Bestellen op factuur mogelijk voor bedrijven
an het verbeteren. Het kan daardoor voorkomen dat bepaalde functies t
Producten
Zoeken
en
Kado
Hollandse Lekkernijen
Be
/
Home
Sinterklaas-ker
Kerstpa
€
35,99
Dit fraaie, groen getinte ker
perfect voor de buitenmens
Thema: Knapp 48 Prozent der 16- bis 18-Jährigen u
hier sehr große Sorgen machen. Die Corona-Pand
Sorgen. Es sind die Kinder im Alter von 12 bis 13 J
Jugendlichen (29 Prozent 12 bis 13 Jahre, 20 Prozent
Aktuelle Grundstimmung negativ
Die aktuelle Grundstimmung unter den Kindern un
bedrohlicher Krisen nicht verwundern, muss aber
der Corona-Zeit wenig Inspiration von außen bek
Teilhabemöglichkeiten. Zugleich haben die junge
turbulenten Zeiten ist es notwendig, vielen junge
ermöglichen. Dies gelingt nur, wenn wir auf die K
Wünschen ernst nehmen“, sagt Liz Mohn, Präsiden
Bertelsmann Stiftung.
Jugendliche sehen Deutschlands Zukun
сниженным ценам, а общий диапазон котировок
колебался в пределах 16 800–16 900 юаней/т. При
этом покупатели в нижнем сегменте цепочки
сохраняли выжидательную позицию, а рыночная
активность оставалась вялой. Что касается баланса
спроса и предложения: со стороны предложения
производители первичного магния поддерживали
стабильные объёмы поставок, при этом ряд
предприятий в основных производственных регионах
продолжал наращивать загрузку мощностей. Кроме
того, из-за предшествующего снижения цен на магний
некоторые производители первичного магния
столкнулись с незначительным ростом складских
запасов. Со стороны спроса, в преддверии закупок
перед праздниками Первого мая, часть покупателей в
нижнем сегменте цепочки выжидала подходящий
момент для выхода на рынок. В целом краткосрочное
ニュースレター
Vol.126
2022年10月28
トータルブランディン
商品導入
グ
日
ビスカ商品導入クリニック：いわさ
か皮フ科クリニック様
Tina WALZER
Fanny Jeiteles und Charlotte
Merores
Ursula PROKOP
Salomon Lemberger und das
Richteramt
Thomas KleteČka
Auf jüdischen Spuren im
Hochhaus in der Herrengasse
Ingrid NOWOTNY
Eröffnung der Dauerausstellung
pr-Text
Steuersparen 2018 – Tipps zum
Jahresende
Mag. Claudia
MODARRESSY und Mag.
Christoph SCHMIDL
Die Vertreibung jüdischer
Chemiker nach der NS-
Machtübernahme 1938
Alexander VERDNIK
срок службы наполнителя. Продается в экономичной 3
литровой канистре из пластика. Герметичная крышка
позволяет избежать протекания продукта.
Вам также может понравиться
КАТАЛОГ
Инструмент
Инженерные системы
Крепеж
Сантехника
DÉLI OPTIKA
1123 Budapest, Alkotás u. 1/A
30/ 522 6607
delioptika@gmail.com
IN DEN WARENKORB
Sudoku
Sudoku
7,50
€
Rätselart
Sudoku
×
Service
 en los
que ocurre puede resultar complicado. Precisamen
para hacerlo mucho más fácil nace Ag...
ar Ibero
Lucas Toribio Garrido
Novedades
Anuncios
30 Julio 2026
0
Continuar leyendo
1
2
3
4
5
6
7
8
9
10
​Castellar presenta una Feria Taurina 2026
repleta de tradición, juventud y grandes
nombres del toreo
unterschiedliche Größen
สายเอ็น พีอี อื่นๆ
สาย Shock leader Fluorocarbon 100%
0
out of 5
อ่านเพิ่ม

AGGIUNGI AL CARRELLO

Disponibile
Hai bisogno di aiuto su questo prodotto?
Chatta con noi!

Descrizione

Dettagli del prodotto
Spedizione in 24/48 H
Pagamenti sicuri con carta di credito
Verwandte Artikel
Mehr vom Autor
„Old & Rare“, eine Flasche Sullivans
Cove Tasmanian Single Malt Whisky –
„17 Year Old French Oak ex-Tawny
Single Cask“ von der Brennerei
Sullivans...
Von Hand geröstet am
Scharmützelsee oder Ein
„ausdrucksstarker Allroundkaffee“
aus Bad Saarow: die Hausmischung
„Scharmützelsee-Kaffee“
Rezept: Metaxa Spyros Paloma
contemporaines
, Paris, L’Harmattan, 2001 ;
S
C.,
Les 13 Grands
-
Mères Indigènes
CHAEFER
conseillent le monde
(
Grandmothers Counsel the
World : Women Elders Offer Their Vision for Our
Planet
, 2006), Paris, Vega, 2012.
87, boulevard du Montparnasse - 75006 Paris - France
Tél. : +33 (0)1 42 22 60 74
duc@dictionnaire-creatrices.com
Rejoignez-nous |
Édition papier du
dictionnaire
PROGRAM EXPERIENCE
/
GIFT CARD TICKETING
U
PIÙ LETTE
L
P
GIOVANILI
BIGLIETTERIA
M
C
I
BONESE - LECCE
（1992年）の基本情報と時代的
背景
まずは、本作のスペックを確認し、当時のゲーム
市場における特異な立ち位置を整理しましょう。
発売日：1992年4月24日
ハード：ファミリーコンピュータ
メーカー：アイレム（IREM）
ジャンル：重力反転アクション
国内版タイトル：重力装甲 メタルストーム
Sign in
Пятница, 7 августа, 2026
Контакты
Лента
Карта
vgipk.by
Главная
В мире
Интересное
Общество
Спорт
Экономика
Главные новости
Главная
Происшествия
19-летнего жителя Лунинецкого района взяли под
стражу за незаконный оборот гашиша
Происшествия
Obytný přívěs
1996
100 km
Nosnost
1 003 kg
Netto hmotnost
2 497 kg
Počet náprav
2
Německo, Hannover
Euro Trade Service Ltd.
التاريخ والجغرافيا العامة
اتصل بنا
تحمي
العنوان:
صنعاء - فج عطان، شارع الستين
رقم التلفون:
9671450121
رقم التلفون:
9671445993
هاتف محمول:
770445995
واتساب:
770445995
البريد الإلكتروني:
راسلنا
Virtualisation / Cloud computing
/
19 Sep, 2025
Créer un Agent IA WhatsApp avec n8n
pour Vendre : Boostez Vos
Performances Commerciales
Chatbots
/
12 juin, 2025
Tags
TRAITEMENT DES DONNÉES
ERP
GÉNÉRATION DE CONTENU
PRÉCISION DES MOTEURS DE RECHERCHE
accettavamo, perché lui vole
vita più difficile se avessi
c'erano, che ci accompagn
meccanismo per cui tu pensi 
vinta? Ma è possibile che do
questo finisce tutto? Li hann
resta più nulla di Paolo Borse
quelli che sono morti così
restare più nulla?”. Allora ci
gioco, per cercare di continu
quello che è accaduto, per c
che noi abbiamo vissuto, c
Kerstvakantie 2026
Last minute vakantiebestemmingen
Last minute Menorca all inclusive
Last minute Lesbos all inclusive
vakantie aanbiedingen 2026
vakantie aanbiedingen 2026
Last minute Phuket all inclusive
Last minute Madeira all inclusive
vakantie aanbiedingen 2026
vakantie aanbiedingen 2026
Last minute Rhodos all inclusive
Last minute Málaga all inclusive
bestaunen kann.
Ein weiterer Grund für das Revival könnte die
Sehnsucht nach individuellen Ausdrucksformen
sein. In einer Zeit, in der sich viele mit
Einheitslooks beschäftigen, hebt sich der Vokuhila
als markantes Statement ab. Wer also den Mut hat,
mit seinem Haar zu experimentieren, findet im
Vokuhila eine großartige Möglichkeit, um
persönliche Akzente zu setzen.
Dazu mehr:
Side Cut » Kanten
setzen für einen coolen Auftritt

——————

* _Assignment_: Exactly reproduce every record.

* _Your response_:
Bestellen op factuur mogelijk voor bedrijven
an het verbeteren. Het kan daardoor voorkomen dat bepaalde functies t
Producten
Zoeken
en
Kado
Hollandse Lekkernijen
Be
/
Home
Sinterklaas-ker
Kerstpa
€
35,99
Dit fraaie, groen getinte ker
perfect voor de buitenmens
Thema: Knapp 48 Prozent der 16- bis 18-Jährigen u
hier sehr große Sorgen machen. Die Corona-Pand
Sorgen. Es sind die Kinder im Alter von 12 bis 13 J
Jugendlichen (29 Prozent 12 bis 13 Jahre, 20 Prozent
Aktuelle Grundstimmung negativ
Die aktuelle Grundstimmung unter den Kindern un
bedrohlicher Krisen nicht verwundern, muss aber
der Corona-Zeit wenig Inspiration von außen bek
Teilhabemöglichkeiten. Zugleich haben die junge
turbulenten Zeiten ist es notwendig, vielen junge
ermöglichen. Dies gelingt nur, wenn wir auf die K
Wünschen ernst nehmen“, sagt Liz Mohn, Präsiden
Bertelsmann Stiftung.
Jugendliche sehen Deutschlands Zukun
сниженным ценам, а общий диапазон котировок
колебался в пределах 16 800–16 900 юаней/т. При
этом покупатели в нижнем сегменте цепочки
сохраняли выжидательную позицию, а рыночная
активность оставалась вялой. Что касается баланса
спроса и предложения: со стороны предложения
производители первичного магния поддерживали
стабильные объёмы поставок, при этом ряд
предприятий в основных производственных регионах
продолжал наращивать загрузку мощностей. Кроме
того, из-за предшествующего снижения цен на магний
некоторые производители первичного магния
столкнулись с незначительным ростом складских
запасов. Со стороны спроса, в преддверии закупок
перед праздниками Первого мая, часть покупателей в
нижнем сегменте цепочки выжидала подходящий
момент для выхода на рынок. В целом краткосрочное
ニュースレター
Vol.126
2022年10月28
トータルブランディン
商品導入
グ
日
ビスカ商品導入クリニック：いわさ
か皮フ科クリニック様
Tina WALZER
Fanny Jeiteles und Charlotte
Merores
Ursula PROKOP
Salomon Lemberger und das
Richteramt
Thomas KleteČka
Auf jüdischen Spuren im
Hochhaus in der Herrengasse
Ingrid NOWOTNY
Eröffnung der Dauerausstellung
pr-Text
Steuersparen 2018 – Tipps zum
Jahresende
Mag. Claudia
MODARRESSY und Mag.
Christoph SCHMIDL
Die Vertreibung jüdischer
Chemiker nach der NS-
Machtübernahme 1938
Alexander VERDNIK
срок службы наполнителя. Продается в экономичной 3
литровой канистре из пластика. Герметичная крышка
позволяет избежать протекания продукта.
Вам также может понравиться
КАТАЛОГ
Инструмент
Инженерные системы
Крепеж
Сантехника
DÉLI OPTIKA
1123 Budapest, Alkotás u. 1/A
30/ 522 6607
delioptika@gmail.com
IN DEN WARENKORB
Sudoku
Sudoku
7,50
€
Rätselart
Sudoku
×
Service
 en los
que ocurre puede resultar complicado. Precisamen
para hacerlo mucho más fácil nace Ag...
ar Ibero
Lucas Toribio Garrido
Novedades
Anuncios
30 Julio 2026
0
Continuar leyendo
1
2
3
4
5
6
7
8
9
10
​Castellar presenta una Feria Taurina 2026
repleta de tradición, juventud y grandes
nombres del toreo
unterschiedliche Größen
สายเอ็น พีอี อื่นๆ
สาย Shock leader Fluorocarbon 100%
0
out of 5
อ่านเพิ่ม

AGGIUNGI AL CARRELLO

Disponibile
Hai bisogno di aiuto su questo prodotto?
Chatta con noi!

Descrizione

Dettagli del prodotto
Spedizione in 24/48 H
Pagamenti sicuri con carta di credito
Verwandte Artikel
Mehr vom Autor
„Old & Rare“, eine Flasche Sullivans
Cove Tasmanian Single Malt Whisky –
„17 Year Old French Oak ex-Tawny
Single Cask“ von der Brennerei
Sullivans...
Von Hand geröstet am
Scharmützelsee oder Ein
„ausdrucksstarker Allroundkaffee“
aus Bad Saarow: die Hausmischung
„Scharmützelsee-Kaffee“
Rezept: Metaxa Spyros Paloma
contemporaines
, Paris, L’Harmattan, 2001 ;
S
C.,
Les 13 Grands
-
Mères Indigènes
CHAEFER
conseillent le monde
(
Grandmothers Counsel the
World : Women Elders Offer Their Vision for Our
Planet
, 2006), Paris, Vega, 2012.
87, boulevard du Montparnasse - 75006 Paris - France
Tél. : +33 (0)1 42 22 60 74
duc@dictionnaire-creatrices.com
Rejoignez-nous |
Édition papier du
dictionnaire
PROGRAM EXPERIENCE
/
GIFT CARD TICKETING
U
PIÙ LETTE
L
P
GIOVANILI
BIGLIETTERIA
M
C
I
BONESE - LECCE
（1992年）の基本情報と時代的
背景
まずは、本作のスペックを確認し、当時のゲーム
市場における特異な立ち位置を整理しましょう。
発売日：1992年4月24日
ハード：ファミリーコンピュータ
メーカー：アイレム（IREM）
ジャンル：重力反転アクション
国内版タイトル：重力装甲 メタルストーム
Sign in
Пятница, 7 августа, 2026
Контакты
Лента
Карта
vgipk.by
Главная
В мире
Интересное
Общество
Спорт
Экономика
Главные новости
Главная
Происшествия
19-летнего жителя Лунинецкого района взяли под
стражу за незаконный оборот гашиша
Происшествия
Obytný přívěs
1996
100 km
Nosnost
1 003 kg
Netto hmotnost
2 497 kg
Počet náprav
2
Německo, Hannover
Euro Trade Service Ltd.
التاريخ والجغرافيا العامة
اتصل بنا
تحمي
العنوان:
صنعاء - فج عطان، شارع الستين
رقم التلفون:
9671450121
رقم التلفون:
9671445993
هاتف محمول:
770445995
واتساب:
770445995
البريد الإلكتروني:
راسلنا
Virtualisation / Cloud computing
/
19 Sep, 2025
Créer un Agent IA WhatsApp avec n8n
pour Vendre : Boostez Vos
Performances Commerciales
Chatbots
/
12 juin, 2025
Tags
TRAITEMENT DES DONNÉES
ERP
GÉNÉRATION DE CONTENU
PRÉCISION DES MOTEURS DE RECHERCHE
accettavamo, perché lui vole
vita più difficile se avessi
c'erano, che ci accompagn
meccanismo per cui tu pensi 
vinta? Ma è possibile che do
questo finisce tutto? Li hann
resta più nulla di Paolo Borse
quelli che sono morti così
restare più nulla?”. Allora ci
gioco, per cercare di continu
quello che è accaduto, per c
che noi abbiamo vissuto, c
Kerstvakantie 2026
Last minute vakantiebestemmingen
Last minute Menorca all inclusive
Last minute Lesbos all inclusive
vakantie aanbiedingen 2026
vakantie aanbiedingen 2026
Last minute Phuket all inclusive
Last minute Madeira all inclusive
vakantie aanbiedingen 2026
vakantie aanbiedingen 2026
Last minute Rhodos all inclusive
Last minute Málaga all inclusive
bestaunen kann.
Ein weiterer Grund für das Revival könnte die
Sehnsucht nach individuellen Ausdrucksformen
sein. In einer Zeit, in der sich viele mit
Einheitslooks beschäftigen, hebt sich der Vokuhila
als markantes Statement ab. Wer also den Mut hat,
mit seinem Haar zu experimentieren, findet im
Vokuhila eine großartige Möglichkeit, um
persönliche Akzente zu setzen.
Dazu mehr:
Side Cut » Kanten
setzen für einen coolen Auftritt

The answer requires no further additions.